Nei mesi scorsi la notizia destò notevoli preoccupazioni e da più parti si sollevò un coro di proteste. Oggi tutto tace.
Cronaca
Trapani – Nascerà a Trapani-Birgi, in Sicilia, il nuovo polo di addestramento globale dei caccia F-35 e sarà la struttura gemella di quella già operativa nella Luke Air Force base in Arizona, negli Stati Uniti. A confermarlo è il presidente della commissione Difesa della Camera dei deputati, Nino Minardo.

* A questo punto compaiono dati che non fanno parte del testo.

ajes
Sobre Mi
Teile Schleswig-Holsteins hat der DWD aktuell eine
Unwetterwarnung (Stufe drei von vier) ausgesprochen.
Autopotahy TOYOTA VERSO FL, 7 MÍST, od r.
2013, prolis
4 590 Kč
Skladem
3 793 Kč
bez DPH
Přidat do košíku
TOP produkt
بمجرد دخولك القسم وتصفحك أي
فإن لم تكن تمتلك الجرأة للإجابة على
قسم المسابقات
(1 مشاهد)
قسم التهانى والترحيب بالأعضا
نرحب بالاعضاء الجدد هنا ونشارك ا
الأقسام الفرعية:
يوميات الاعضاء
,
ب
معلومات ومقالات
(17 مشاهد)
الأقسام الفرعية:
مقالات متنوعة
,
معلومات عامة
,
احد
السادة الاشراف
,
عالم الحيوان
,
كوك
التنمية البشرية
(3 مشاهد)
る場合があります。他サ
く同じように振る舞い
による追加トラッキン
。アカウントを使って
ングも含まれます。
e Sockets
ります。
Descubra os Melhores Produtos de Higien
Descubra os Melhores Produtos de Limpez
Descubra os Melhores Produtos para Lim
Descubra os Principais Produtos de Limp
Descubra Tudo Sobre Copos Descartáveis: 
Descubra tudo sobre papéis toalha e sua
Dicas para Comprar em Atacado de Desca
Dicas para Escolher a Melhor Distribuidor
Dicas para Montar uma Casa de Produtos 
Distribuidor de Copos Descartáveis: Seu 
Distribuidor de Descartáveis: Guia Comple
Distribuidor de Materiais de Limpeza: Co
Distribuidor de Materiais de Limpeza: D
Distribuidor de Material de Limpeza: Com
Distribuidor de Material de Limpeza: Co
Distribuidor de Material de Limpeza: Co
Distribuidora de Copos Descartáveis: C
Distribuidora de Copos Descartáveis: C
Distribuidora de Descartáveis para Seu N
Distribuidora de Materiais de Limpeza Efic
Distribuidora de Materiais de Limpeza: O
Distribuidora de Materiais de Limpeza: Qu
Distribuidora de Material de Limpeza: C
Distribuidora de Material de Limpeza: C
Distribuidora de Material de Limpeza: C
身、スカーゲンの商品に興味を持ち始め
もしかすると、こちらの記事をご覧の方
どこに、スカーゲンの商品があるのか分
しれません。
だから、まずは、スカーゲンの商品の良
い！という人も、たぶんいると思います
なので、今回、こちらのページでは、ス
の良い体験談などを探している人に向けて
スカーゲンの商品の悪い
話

“I lavori a Trapani-Birgi inizieranno la prossima primavera e si concluderanno entro la primavera del 2028”, spiega il presidente della commissione Difesa Nino Minardo, evidenziando che il progetto “porterà significative ricadute economiche per la Sicilia, grazie a un indotto che coinvolgerà non solo il comparto militare e civile, ma anche aziende strategiche come Leonardo e Lockheed Martin”. Per il deputato la realizzazione del nuovo centro “comporterà la creazione di nuovi posti di lavoro, specializzazione tecnologica e opportunità per le imprese locali”. “È un investimento che rafforza il ruolo della Sicilia come piattaforma avanzata per il settore della difesa e dell’industria collegata, un comparto in forte crescita – conclude Minardo – e che si integra perfettamente con lo sviluppo della portualità e delle infrastrutture. L’Isola potrà così diventare un hub strategico nel Mediterraneo, con benefici concreti per l’economia e l’occupazione”.